Whether you have children in school or are a student yourself, it is necessary to communicate with the teacher. Writing a letter is an essential way to communicate issues, problems, thank yous and suggestions with the teacher. It might help you get some thoughts and feelings across more clearly than by speaking in person or on the telephone. Plus, keeping a copy will allow you to have a record of it, which is always beneficial when handling serious matters. The letter should be typed and mailed to the school. However, if you are close with the teacher, then an email can be appropriate.

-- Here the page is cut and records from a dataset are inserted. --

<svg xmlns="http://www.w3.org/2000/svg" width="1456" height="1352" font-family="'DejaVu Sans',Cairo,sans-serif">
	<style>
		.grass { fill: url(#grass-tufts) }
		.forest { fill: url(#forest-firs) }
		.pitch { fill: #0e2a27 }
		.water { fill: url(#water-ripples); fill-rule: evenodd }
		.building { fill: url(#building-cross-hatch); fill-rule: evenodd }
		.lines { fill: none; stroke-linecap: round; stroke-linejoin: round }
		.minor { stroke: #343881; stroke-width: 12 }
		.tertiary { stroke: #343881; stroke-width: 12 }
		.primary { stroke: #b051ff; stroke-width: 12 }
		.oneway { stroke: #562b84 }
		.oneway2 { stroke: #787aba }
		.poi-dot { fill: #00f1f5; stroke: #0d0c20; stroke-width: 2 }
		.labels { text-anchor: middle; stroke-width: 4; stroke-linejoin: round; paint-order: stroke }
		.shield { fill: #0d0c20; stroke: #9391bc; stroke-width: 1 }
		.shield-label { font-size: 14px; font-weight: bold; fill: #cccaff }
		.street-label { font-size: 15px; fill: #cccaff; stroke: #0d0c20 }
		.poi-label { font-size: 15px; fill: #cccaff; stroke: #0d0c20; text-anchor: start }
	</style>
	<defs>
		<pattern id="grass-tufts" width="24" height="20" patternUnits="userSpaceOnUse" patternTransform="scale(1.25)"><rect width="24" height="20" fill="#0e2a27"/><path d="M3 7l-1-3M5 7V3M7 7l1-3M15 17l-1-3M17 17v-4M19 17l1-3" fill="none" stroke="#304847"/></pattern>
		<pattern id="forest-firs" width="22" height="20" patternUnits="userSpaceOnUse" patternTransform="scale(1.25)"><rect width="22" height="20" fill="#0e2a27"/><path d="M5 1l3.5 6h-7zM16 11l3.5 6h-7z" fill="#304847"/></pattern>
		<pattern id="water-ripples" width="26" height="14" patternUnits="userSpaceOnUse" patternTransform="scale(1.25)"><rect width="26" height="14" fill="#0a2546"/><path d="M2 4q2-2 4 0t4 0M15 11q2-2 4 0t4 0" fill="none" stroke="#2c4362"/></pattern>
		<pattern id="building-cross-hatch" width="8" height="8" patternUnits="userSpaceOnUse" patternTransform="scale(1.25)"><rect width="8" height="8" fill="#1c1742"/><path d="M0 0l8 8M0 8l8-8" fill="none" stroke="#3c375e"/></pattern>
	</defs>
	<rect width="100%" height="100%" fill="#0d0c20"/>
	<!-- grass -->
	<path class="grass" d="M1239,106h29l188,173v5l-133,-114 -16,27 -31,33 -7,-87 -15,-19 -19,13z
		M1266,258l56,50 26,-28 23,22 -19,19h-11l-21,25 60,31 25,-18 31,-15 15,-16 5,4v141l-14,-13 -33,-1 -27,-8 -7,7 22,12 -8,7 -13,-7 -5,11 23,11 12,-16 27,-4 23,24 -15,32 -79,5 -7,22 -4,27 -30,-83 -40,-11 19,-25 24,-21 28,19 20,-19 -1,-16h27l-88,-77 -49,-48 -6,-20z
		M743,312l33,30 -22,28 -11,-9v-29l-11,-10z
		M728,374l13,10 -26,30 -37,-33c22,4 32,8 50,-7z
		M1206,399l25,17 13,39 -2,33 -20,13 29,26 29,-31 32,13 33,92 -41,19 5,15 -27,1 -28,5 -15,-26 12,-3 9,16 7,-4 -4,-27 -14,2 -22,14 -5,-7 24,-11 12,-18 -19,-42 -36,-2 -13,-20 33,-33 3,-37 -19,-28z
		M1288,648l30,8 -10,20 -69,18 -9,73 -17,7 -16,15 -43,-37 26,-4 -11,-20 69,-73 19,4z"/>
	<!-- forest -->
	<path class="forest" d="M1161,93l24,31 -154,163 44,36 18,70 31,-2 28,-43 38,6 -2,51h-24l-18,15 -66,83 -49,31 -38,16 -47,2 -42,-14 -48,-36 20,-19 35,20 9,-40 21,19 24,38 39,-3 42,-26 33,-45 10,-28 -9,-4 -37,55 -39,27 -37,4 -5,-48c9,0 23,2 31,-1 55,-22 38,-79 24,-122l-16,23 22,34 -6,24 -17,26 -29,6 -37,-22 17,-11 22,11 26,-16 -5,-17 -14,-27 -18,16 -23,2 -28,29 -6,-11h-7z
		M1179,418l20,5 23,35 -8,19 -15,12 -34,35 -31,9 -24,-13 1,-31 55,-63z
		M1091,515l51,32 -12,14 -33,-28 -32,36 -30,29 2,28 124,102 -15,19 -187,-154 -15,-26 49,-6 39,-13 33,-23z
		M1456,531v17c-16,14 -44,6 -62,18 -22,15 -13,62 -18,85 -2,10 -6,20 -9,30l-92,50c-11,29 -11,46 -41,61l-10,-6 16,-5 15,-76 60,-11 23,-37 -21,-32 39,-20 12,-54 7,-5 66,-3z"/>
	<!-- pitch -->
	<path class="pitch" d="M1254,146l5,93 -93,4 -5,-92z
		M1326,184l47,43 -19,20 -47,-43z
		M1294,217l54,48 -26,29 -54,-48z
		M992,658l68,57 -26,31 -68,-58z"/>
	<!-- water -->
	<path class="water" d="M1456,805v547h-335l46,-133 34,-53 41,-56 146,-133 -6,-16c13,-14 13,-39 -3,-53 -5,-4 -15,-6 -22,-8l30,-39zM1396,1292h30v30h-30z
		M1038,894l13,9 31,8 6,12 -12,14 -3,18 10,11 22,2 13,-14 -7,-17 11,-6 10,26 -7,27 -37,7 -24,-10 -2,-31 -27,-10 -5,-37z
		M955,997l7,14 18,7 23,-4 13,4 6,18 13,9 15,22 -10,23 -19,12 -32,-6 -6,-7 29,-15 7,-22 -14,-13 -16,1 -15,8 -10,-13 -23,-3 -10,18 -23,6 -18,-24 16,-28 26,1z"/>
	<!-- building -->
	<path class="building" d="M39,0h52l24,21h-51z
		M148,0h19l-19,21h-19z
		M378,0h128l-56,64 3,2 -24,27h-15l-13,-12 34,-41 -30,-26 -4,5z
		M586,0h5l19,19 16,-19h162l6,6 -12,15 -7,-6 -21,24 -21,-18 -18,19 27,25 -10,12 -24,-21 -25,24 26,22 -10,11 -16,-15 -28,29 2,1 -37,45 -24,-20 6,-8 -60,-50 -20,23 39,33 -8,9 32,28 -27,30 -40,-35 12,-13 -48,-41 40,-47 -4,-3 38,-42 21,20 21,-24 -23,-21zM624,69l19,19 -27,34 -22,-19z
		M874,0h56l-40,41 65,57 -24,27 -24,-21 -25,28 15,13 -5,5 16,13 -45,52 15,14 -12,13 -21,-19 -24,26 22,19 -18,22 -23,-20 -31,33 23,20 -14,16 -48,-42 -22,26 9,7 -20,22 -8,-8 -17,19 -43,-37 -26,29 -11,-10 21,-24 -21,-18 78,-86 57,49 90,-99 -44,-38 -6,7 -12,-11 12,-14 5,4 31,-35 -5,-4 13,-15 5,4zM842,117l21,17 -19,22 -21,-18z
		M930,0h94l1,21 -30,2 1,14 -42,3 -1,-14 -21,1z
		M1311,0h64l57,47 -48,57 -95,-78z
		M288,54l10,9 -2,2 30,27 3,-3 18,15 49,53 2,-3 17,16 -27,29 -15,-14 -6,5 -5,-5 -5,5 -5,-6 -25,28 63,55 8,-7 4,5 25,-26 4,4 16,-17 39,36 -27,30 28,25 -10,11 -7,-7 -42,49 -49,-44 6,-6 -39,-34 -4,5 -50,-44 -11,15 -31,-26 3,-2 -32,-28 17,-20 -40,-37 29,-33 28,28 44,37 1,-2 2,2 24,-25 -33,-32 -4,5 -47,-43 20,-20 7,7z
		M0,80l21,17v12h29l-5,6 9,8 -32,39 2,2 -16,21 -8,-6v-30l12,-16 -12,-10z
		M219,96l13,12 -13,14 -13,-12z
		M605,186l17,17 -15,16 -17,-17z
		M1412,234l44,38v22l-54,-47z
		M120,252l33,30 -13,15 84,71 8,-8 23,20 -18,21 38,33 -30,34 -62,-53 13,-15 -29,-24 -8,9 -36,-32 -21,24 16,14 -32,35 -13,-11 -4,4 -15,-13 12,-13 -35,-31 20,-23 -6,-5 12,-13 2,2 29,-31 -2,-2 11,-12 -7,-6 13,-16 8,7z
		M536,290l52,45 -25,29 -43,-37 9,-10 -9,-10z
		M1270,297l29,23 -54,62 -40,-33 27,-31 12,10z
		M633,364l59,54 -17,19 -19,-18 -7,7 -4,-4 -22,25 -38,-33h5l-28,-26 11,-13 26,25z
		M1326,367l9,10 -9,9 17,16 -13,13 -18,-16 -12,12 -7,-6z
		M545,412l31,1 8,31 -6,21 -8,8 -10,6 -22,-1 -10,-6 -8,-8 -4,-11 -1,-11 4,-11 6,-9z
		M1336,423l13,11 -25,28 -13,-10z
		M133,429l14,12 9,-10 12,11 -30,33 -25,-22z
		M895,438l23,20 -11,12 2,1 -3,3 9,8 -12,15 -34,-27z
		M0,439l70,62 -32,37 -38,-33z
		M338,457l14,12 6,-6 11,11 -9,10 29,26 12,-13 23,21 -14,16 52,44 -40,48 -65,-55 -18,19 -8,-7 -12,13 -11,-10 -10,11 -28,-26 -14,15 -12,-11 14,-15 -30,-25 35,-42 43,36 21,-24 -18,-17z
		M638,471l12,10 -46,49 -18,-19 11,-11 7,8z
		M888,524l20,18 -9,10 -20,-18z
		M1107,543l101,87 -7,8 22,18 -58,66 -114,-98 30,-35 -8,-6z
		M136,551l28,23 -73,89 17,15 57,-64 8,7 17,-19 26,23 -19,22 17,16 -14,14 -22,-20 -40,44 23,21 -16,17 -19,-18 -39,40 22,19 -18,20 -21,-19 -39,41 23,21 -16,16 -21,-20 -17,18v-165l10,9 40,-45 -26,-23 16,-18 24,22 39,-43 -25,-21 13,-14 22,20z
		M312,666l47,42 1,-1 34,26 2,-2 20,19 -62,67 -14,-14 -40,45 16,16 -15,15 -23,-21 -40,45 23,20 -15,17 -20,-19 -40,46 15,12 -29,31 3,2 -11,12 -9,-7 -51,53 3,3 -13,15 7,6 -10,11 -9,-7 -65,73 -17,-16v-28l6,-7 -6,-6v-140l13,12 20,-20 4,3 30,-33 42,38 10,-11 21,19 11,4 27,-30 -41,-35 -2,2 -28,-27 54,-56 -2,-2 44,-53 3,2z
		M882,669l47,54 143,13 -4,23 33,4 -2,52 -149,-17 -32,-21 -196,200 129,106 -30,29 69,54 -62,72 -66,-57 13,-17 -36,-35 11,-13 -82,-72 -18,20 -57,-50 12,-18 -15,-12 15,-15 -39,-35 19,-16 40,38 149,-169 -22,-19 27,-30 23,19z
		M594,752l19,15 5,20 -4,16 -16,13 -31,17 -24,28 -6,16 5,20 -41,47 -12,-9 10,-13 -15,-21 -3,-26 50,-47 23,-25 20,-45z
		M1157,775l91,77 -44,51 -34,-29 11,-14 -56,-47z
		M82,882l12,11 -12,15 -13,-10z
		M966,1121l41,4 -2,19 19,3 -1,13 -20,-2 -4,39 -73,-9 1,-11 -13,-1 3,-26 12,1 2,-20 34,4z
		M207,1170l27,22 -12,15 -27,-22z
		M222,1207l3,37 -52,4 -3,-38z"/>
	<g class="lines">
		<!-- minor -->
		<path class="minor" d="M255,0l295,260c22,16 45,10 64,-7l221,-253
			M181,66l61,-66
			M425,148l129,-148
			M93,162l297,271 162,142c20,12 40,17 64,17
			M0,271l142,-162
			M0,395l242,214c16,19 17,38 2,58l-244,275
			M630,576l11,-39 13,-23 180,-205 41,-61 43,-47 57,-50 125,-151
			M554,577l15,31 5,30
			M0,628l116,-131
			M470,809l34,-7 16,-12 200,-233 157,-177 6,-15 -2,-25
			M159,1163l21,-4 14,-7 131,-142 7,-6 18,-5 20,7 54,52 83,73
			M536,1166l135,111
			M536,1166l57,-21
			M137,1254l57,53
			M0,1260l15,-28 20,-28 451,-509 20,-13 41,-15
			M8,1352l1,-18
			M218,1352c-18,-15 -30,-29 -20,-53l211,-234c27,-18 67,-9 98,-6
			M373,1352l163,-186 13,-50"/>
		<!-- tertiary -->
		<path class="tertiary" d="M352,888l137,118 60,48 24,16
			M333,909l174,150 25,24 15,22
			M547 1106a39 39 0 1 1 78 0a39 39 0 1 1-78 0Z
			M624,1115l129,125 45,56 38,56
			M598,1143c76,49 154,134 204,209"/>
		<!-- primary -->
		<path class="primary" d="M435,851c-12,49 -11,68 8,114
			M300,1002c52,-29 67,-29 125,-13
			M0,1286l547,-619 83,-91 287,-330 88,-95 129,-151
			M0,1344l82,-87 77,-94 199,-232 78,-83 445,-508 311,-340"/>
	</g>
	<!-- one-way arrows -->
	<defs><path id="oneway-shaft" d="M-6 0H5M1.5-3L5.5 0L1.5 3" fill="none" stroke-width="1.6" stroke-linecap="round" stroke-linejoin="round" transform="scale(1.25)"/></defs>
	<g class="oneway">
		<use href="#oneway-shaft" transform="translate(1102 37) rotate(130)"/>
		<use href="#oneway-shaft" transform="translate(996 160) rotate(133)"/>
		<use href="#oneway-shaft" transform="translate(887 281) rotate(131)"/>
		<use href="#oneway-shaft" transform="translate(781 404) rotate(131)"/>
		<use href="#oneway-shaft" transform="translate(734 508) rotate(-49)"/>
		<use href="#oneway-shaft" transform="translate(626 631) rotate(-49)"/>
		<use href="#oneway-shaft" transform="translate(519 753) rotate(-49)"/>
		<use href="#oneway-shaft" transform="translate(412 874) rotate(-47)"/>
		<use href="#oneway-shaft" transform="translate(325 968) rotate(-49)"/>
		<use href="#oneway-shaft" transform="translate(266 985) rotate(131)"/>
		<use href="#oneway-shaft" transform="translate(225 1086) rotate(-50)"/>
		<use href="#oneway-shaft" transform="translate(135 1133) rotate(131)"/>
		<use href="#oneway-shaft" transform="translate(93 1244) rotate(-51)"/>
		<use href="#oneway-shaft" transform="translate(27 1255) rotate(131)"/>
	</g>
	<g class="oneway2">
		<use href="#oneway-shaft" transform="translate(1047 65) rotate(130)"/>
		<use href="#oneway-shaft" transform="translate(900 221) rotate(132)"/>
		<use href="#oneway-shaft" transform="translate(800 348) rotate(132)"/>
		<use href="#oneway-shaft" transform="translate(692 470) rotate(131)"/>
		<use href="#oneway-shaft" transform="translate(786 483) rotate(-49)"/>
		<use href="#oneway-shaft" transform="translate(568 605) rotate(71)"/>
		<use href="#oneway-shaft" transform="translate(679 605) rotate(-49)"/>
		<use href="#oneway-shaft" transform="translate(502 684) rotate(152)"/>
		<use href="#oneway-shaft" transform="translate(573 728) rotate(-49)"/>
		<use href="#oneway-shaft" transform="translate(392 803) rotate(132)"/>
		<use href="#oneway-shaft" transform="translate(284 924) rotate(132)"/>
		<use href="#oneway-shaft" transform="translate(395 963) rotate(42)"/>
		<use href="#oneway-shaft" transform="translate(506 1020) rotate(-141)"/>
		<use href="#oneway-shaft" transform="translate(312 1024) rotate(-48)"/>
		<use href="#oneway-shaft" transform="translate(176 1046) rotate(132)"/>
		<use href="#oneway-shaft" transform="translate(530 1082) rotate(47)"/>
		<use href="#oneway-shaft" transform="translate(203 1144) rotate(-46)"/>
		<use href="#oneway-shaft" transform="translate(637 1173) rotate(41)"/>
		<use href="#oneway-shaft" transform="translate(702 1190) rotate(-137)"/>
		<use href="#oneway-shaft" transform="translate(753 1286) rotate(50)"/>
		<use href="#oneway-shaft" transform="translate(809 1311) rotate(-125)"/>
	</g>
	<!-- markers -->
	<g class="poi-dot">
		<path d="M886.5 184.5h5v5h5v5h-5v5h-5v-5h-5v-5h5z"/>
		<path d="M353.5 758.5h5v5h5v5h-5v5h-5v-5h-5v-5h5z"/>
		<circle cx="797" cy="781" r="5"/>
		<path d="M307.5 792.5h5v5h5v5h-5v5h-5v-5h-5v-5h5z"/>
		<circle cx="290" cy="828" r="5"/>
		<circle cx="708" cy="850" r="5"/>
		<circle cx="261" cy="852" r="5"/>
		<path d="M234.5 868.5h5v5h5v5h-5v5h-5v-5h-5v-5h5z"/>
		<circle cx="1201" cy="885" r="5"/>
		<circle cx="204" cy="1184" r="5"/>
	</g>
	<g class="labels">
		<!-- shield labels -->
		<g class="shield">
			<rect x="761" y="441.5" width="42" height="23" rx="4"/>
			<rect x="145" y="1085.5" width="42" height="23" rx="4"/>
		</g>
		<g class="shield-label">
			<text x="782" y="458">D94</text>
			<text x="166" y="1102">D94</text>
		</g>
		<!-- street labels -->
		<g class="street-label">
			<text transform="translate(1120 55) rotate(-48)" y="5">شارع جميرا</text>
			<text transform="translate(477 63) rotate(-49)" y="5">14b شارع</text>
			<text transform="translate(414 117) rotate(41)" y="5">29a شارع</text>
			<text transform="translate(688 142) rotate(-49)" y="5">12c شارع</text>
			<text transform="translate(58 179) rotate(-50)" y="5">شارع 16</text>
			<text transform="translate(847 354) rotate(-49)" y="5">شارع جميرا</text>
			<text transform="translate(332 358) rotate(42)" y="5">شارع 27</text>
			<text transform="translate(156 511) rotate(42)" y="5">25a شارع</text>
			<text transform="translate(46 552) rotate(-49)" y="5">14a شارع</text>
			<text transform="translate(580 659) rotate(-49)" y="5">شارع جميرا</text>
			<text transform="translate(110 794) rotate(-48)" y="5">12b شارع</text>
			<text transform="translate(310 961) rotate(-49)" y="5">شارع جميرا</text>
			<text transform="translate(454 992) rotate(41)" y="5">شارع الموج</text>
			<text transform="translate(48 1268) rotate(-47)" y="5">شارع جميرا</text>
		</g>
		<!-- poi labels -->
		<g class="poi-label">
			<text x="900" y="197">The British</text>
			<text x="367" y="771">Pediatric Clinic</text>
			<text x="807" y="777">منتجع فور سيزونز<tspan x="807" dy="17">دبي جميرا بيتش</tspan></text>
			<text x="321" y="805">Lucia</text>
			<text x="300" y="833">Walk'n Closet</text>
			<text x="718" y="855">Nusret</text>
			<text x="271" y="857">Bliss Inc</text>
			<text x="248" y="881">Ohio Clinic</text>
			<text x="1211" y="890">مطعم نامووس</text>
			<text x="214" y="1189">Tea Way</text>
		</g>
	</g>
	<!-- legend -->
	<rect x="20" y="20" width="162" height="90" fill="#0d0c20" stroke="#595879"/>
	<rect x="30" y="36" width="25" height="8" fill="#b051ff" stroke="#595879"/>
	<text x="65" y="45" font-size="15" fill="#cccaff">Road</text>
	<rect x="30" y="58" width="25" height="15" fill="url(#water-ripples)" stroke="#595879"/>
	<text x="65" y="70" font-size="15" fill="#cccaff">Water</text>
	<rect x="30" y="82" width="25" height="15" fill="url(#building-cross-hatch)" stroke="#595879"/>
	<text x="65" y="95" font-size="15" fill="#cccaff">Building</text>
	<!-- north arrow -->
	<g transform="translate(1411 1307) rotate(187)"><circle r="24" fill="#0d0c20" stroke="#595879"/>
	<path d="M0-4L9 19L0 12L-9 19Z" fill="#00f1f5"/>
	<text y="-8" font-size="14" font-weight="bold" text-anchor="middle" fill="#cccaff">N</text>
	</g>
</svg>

Discussing a Problem or Concern
Type your letter. Write your name, address and phone number on the left side. Skip two lines and add the date. Skip two more lines and add the name of the teacher and the school name and address. If you're writing to a principal, his name would take place of the teacher. Skip two more lines and add the greeting such as "Dear" with the teacher's (or principal's) name.
Inform the teacher who you are and state your status in the class, if you are a student, in the first paragraph. If you are a parent, include your child's full name and class information.
Explain the situation briefly and clearly in the second paragraph. Include all concerns you may have as well as any facts to back up your claims. Make sure in this section to get to the point so the teacher understands your feelings and there is no confusion.
Add what you want to happen or what you would like to see changed in the third paragraph. If something was already done and has not worked, mention that and state another method that might be more successful. You also can include what you want to avoid. Make sure the paragraph is clearly written.
Add the response you would like from the teacher in the fourth paragraph, such as a meeting or a phone call. If a return letter is preferred, state that as well. In the last paragraph, give your contact information and a response date if desired. Be polite and include you are looking forward to hearing from her and close with "Thank you for your attention to this matter."
End the letter with "Sincerely" and your name. If you want to send a copy to the principal or to another school staff member, skip two lines and write "cc:", followed by the names of those who will receive the letter. It is professional to send a copy of a letter to those involved with the issue as well so that everyone who needs to be is aware of the matter.
Write a follow-up letter if you haven't received a response in more than two weeks or so. Make sure to give enough time for the teacher to respond. In some cases it could be a week but in others it can be more. It also depends on the importance of the matter. Include a copy of your original letter as well.
Write the letter in the same format as the original. Briefly explain when and how you first made contact and all the times you followed up on the issue. Mention that since you had not heard from anyone that you thought it would be best to write again.
State your issue and concern briefly in the second paragraph and let the recipient know you have enclosed the original letter. In the last paragraph, provide a date or amount of time you would like to hear back, followed by a thank you. Close with "Sincerely" and your name.
Thank You Letter
Send a thank you letter to the teacher to express your appreciation. Whether she has helped you a great deal during a difficult time, gave extra time teaching you or your child, or the school year is ending, it is a nice gesture on your part to show gratitude.
Type your letter. Write your name, address and phone number on the left side. Skip two lines and add the date. Skip two more lines and add the name of the teacher and the school name and address. Explain in the body why you are thankful, stating specific examples, and end with "Thank you." Add your name and signature.
Send a card if you want to express thanks in a more casual way. This is appropriate when sharing your appreciation and gratitude, especially around the holidays.